Tarefa 1 — Enumere os tipos de estabelecimento comercial que o texto sobre a concessão aeroportuária cita nominalmente como instalados nos principais aeroportos brasileiros.
Tarefa 2 — Segundo o texto sobre a concessão aeroportuária, em que data foi criada a lei que instituiu a ANAC?

Texto de origem —
A lei 11.182 (clique aqui), de 27 de setembro de 2005, que criou a ANAC, prevê o estabelecimento de um modelo de concessão da infraestrutura aeroportuária. No art. 8º., inciso XXIV, assevera-se, com todas as letras, que a ANAC "concede ou autoriza a exploração da infraestrutura aeroportuária, no todo ou em parte."

Portanto, pode-se afirmar que existe base jurídica para que os aeroportos, ou alguns deles, sejam transferidos mediante contratos de concessão para a iniciativa privada, de modo que esta execute a contento as atividades de melhoria no sistema aeroportuário em questão. E isto sem se entrar no mérito desse aparente paradoxo entre as leis de criação da INFRAERO, de 1972, e de criação da ANAC, de 2005, pois, afinal, não se sabe quem, em nome da União Federal, exerce o monopólio sobre a infraestrutura aeroportuária, nos termos da Constituição Federal. Teria a INFRAERO perdido sua competência de ação a partir da existência da ANAC?

Aliás, a outorga de parcelas do patrimônio aeroportuário a particulares não é novidade alguma, porquanto diversas empresas já são concessionárias de áreas aeroportuárias, tanto para a exploração comercial como para fins operacionais. Para a primeira hipótese, são exemplos os inumeráveis estabelecimentos comerciais, desde lojas, cinemas, hotéis e outros do gênero, instalados nos principais aeroportos brasileiros. Para a segunda, os diversos hangares e escritórios que abrigam empresas de linhas aéreas, de táxi aéreo e outras que têm como escopo a exploração de serviços aéreos. Em todos esses casos, a INFRAERO, como representante legal da União Federal, outorga aos empresários o direito de utilizar determinadas aéreas aeroportuárias pagando-se o preço correspondente, negociado entre as partes interessadas.

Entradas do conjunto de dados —
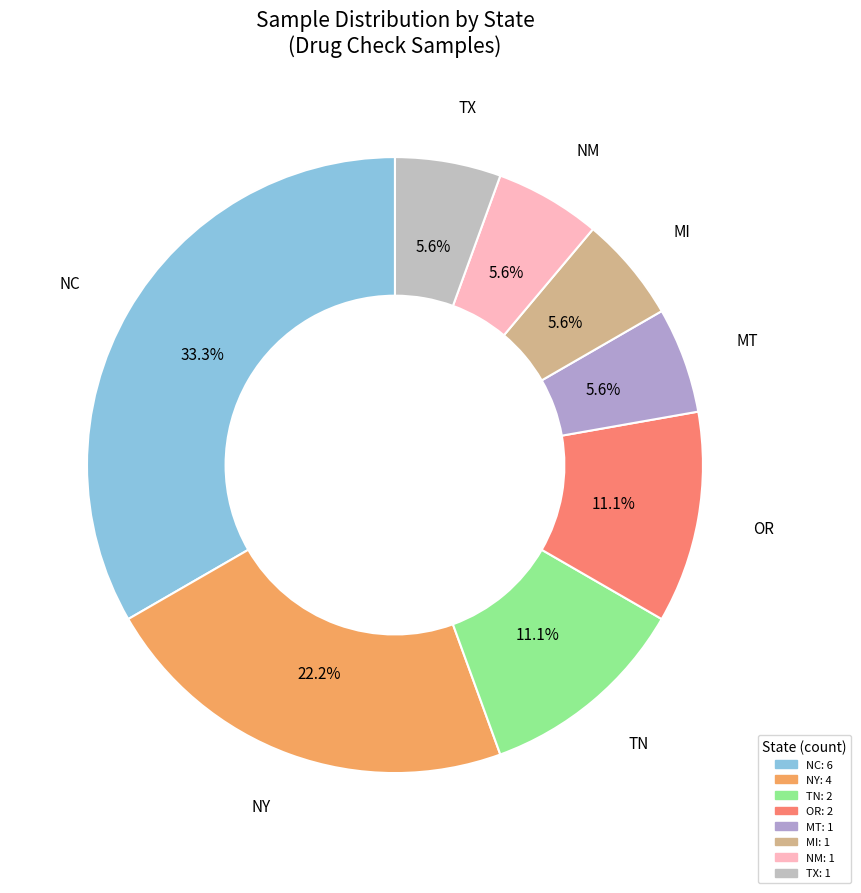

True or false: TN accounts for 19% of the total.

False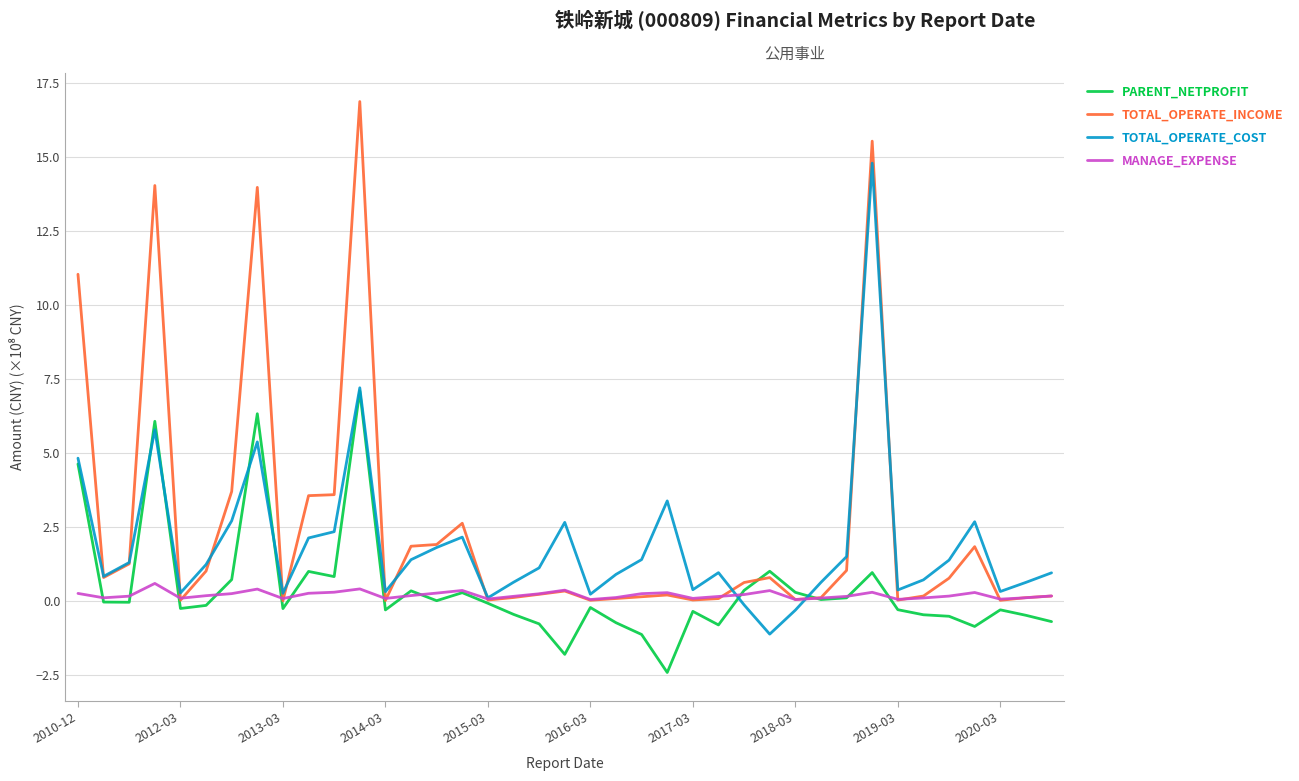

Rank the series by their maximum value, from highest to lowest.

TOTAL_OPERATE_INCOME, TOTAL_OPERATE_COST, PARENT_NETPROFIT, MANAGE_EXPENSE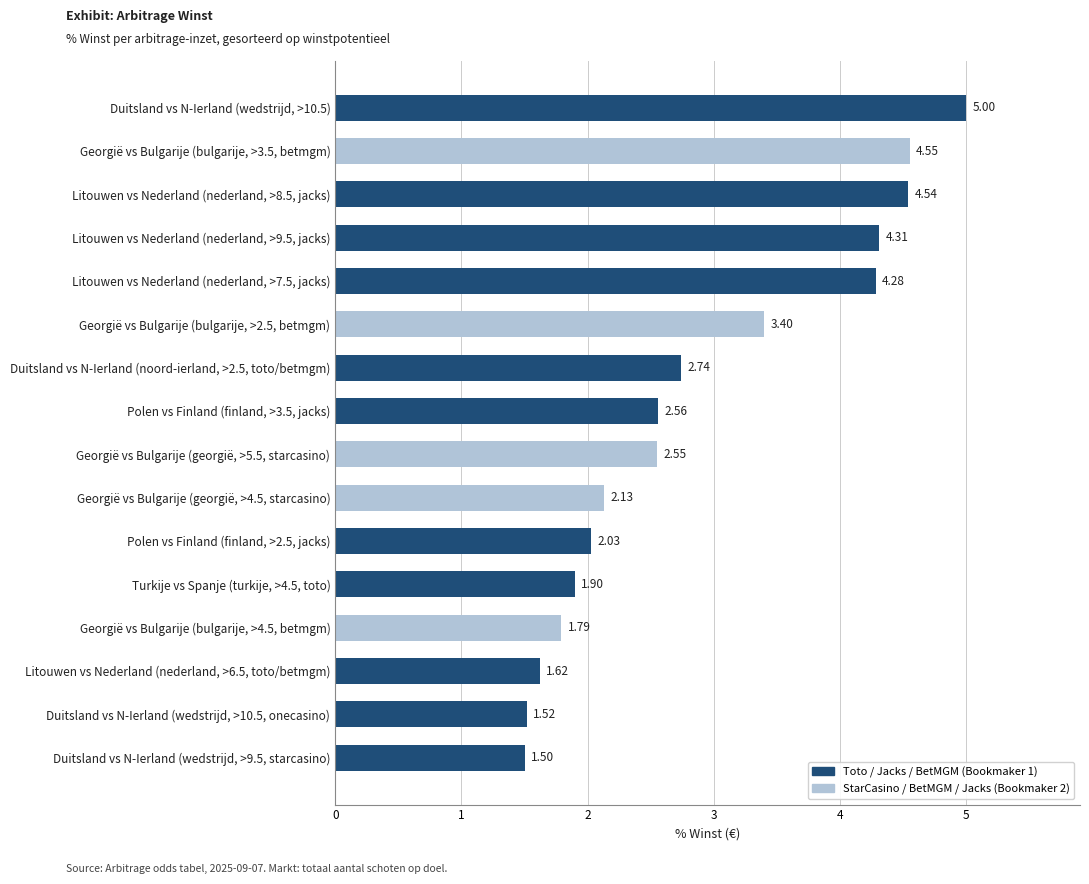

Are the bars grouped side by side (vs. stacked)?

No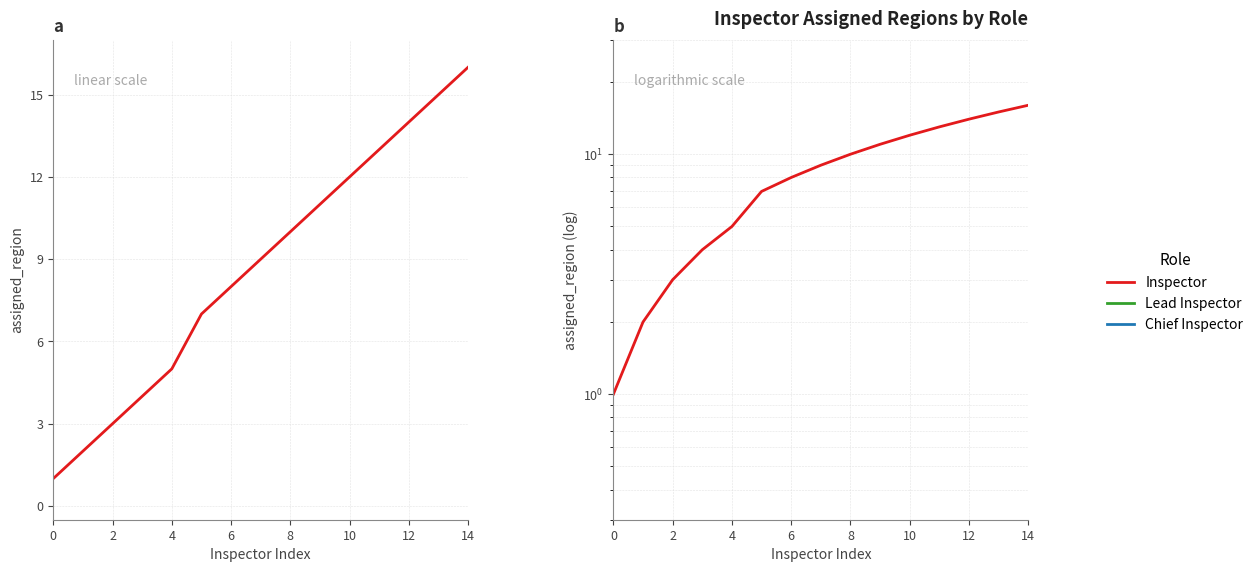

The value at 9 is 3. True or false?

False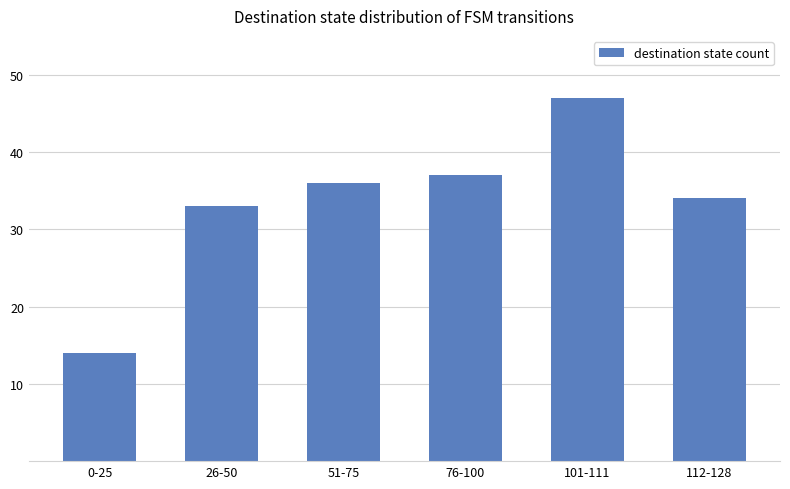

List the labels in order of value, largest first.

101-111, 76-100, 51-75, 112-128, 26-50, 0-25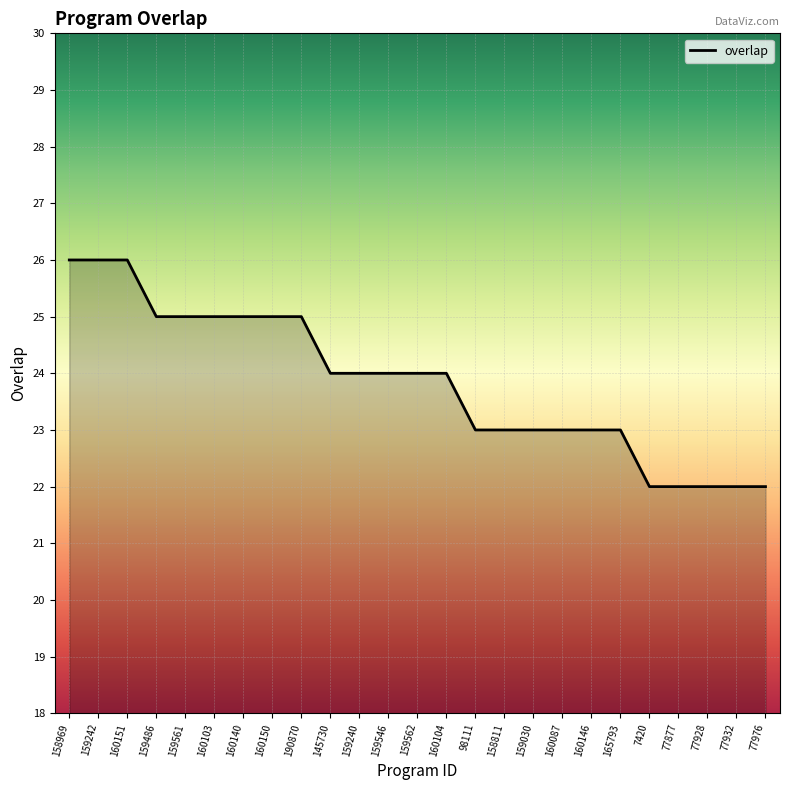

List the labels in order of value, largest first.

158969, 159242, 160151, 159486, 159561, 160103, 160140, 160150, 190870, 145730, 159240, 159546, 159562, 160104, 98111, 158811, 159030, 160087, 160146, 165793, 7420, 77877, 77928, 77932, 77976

Resposta da tarefa 1 — Lojas, cinemas e hotéis.

Resposta da tarefa 2 — Em 27 de setembro de 2005.